The problem: Note each line of the entries that includes "START". Then copy those lines.

Input:
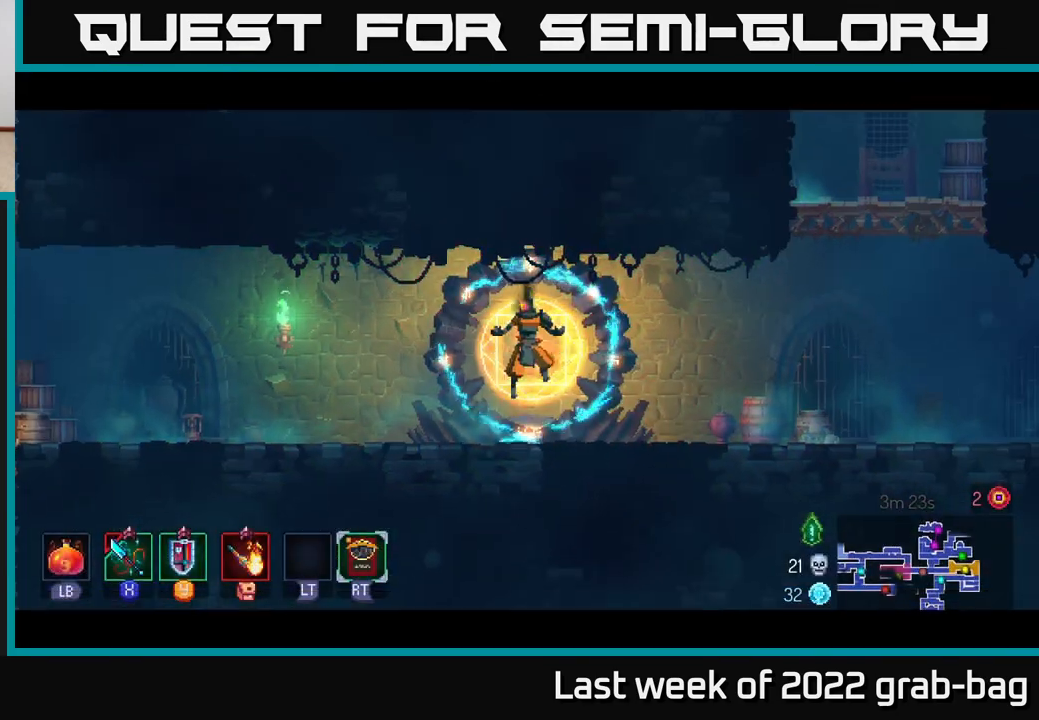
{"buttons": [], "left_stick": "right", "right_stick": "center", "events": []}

...

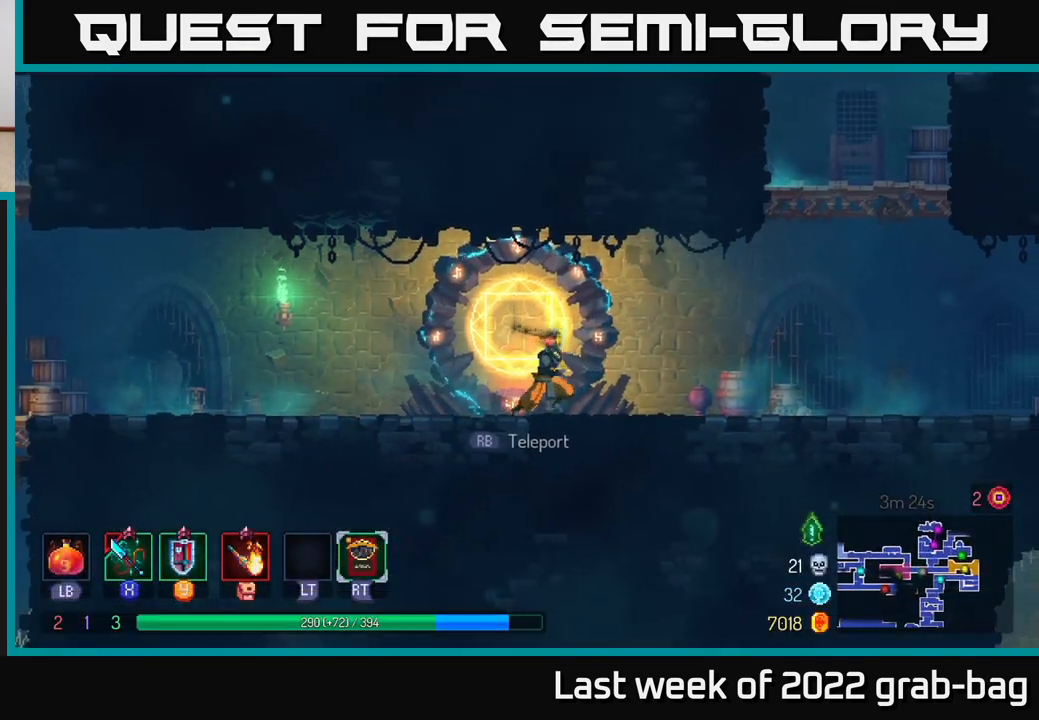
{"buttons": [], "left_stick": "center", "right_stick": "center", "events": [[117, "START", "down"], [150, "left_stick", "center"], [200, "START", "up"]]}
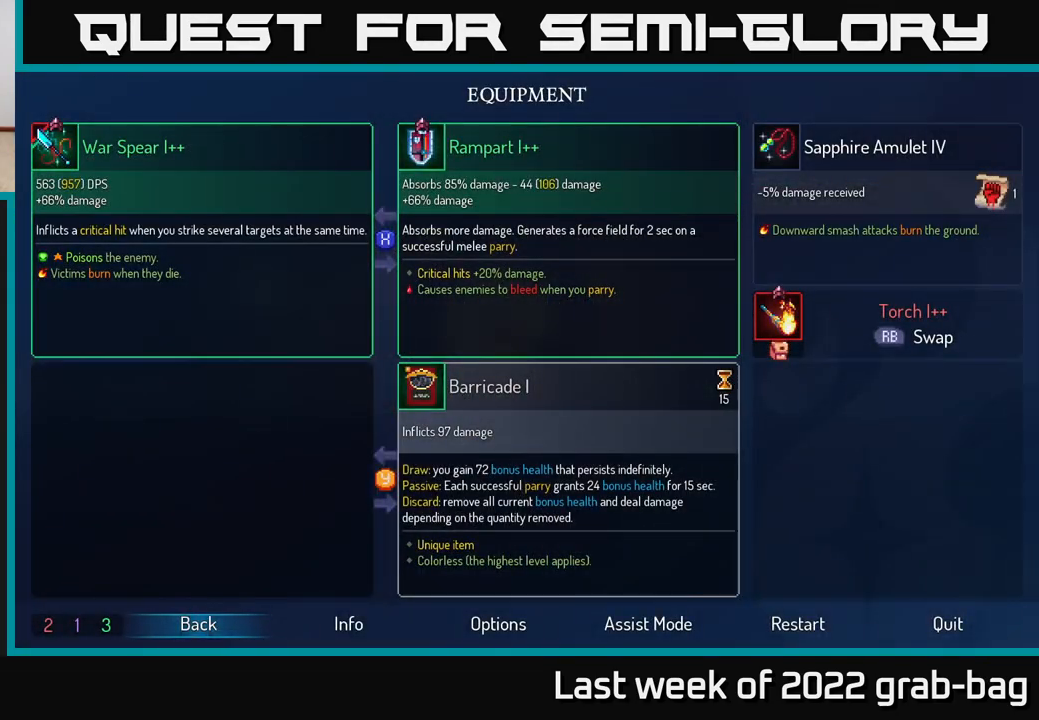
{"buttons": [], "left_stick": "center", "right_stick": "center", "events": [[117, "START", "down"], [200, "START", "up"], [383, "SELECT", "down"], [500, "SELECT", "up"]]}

Task answer:
{"buttons": [], "left_stick": "center", "right_stick": "center", "events": [[117, "START", "down"], [150, "left_stick", "center"], [200, "START", "up"]]}
{"buttons": [], "left_stick": "center", "right_stick": "center", "events": [[117, "START", "down"], [200, "START", "up"], [383, "SELECT", "down"], [500, "SELECT", "up"]]}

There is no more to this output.